DeepGraphLearning / graphvite

GraphVite: A General and High-performance Graph Embedding System
https://graphvite.io
Apache License 2.0
1.22k stars 151 forks source link

Could you explain what are vertex matrix and context matrix? #41

Open HenryYihengXu opened 4 years ago

HenryYihengXu commented 4 years ago

I'm reading your paper and have a question about section 3.2. Could you explain what are the vertex matrix and context matrix? Are they simply the source and the destination of edges?

KiddoZhu commented 4 years ago

Yes. Every node has a vertex and a context embedding. Vertex embedding is used when it acts as a source node, and context embedding is used for destination node.

HenryYihengXu commented 4 years ago

Are you saying each node will have two embedding vectors? So the number of embeddings will be twice as the number of nodes?

I don't quite understand the figure 2 in your Graphvite paper. In the figure, you have 4 GPUs and you divide the sample pool into 4x4 grids. Grid (i,j) contains edges with source in vertex i and dest in context j right? So what is the episode size here? Does it indicate that it takes many episodes to compute a single grid?

HenryYihengXu commented 4 years ago

And by your sampling method, each grid could contain different numbers of edges right?

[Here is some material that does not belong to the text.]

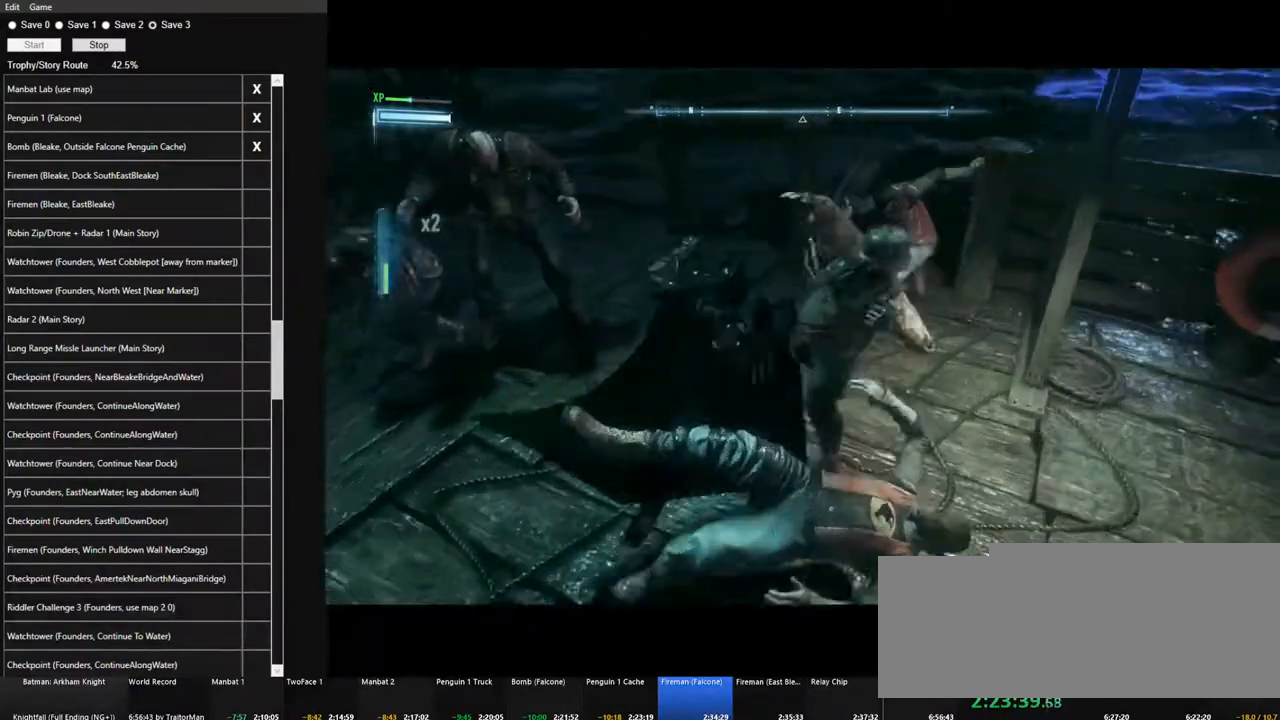
{"keys": [], "mouse": [], "mouse_move": "still", "events": [[133, "mouse_left", "down"], [183, "mouse_left", "up"], [367, "mouse_left", "down"], [417, "mouse_left", "up"]]}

KiddoZhu commented 4 years ago

For the embedding, yes.

The episode size is the number of batch in a grid, e.g. 500 for Youtube dataset. Each grid contains *episode size batch size** positive samples. The is mainly because a sufficiently large grid is needed to reduce swap of embedding parameters across GPUs.

razrLeLe commented 4 years ago

@KiddoZhu What's the purpose of setting two embedding vectors for each node?

KiddoZhu commented 4 years ago

One vector is called vertex representation, the other is called context representation. This is mainly borrowed from the distributional hypothesis in NLP.

Empirically it works better than tied vertex and context parameters.

HJW3536 commented 3 years ago

One vector is called vertex representation, the other is called context representation. This is mainly borrowed from the distributional hypothesis in NLP.

Empirically it works better than tied vertex and context parameters.

hi,when I use them, how do I choose vertex embeddings or context embeddings?

chi2liu commented 2 years ago

One vector is called vertex representation, the other is called context representation. This is mainly borrowed from the distributional hypothesis in NLP. Empirically it works better than tied vertex and context parameters.

hi,when I use them, how do I choose vertex embeddings or context embeddings?

vertex embeddings is better